Once again Hawaii lawmakers are rolling the dice on legalizing gambling with proposals calling for casinos, lotteries, horse racing and more. And once again gambling opponents stepped forward with their reasons why it's all a bad idea.
"Crime increases 10 percent approximately every year. It continues to go up once the gambling comes in. People ask well why is that? People lose their money and resort to crime," said John Kindt, University of Illinois Professor. "Slot machines are known as the crack cocaine of creating new addicted gamblers.
"Gambling hurts tourism. It actually kills tourism," continued Kindt. "People who are spending their money gambling are not spending their money in tourist activities.

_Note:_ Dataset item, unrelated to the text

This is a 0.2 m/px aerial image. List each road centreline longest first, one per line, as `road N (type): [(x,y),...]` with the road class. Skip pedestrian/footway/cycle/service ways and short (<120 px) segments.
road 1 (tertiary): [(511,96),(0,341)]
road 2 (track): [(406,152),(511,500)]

They're not buying cars, computers, refrigerators and even the essentials of life."
"The Honolulu Police Department is opposed to any form of legalized gambling," said Capt. Jerry Inouye, HPD Vice Squad, Gambling Division.
"It acts as a regressive tax against low income people. Low income people spend a higher percentage of their income on gambling versus the rest of the population," said Gavin Thornton, Hawaii Appleseed Center for Law & Economic Justice.
"If you're going to bring something like addiction, bankruptcy and crime to Hawaii then obviously the burden is going to fall on the social service organizations and so the churches stand united that gambling is not something we want to bring to our beautiful home state," said Eva Andrade, Hawaii Family Forum.
"Well I think that is a matter of opinion. The bottom line is these gaming bills have been in this body for over 30 years and have heard the gloom and doom speech," said State Senator Malama Solomon, (D) Hilo, Waimea, Kona. "I just feel they are all in a state of denial. I really feel that this state is on the verge of bankruptcy."
Senator Malama Solomon has repeatedly doubled down authoring gambling bills to raise money instead of raising taxes.
This session Representative Joe Souki is House Speaker and also supports gambling. However even lawmakers who see the value in gambling don't see his position of power as enough to beat the House.
"His rise to being speaker again had nothing to do with whether his supporters gambling or not," said State Senator Will Espero, (D) Ewa Beach, Ocean Pointe. "Right now I don't get the feeling the legislature is ready to pass any gambling bills."
"I think you got a better chance of the 49ers getting a 5th quarter yesterday and putting up 60 points than you do of these measures ever reaching the governor's desk," said State Representative Angus McKelvey, (D) West Maui, North Kihei. "You need 26 people (in the House) at the end of the day no matter who the speaker is and given how people responded during the campaign in forums when this question was asked I don't see the support being there."
Lawmakers say if ever there was a time gambling would have been approved it was the last few years, but now that the economy is turning around and Hawaii is coming off a record tourism year there's less incentive to resort to gambling. But you never know.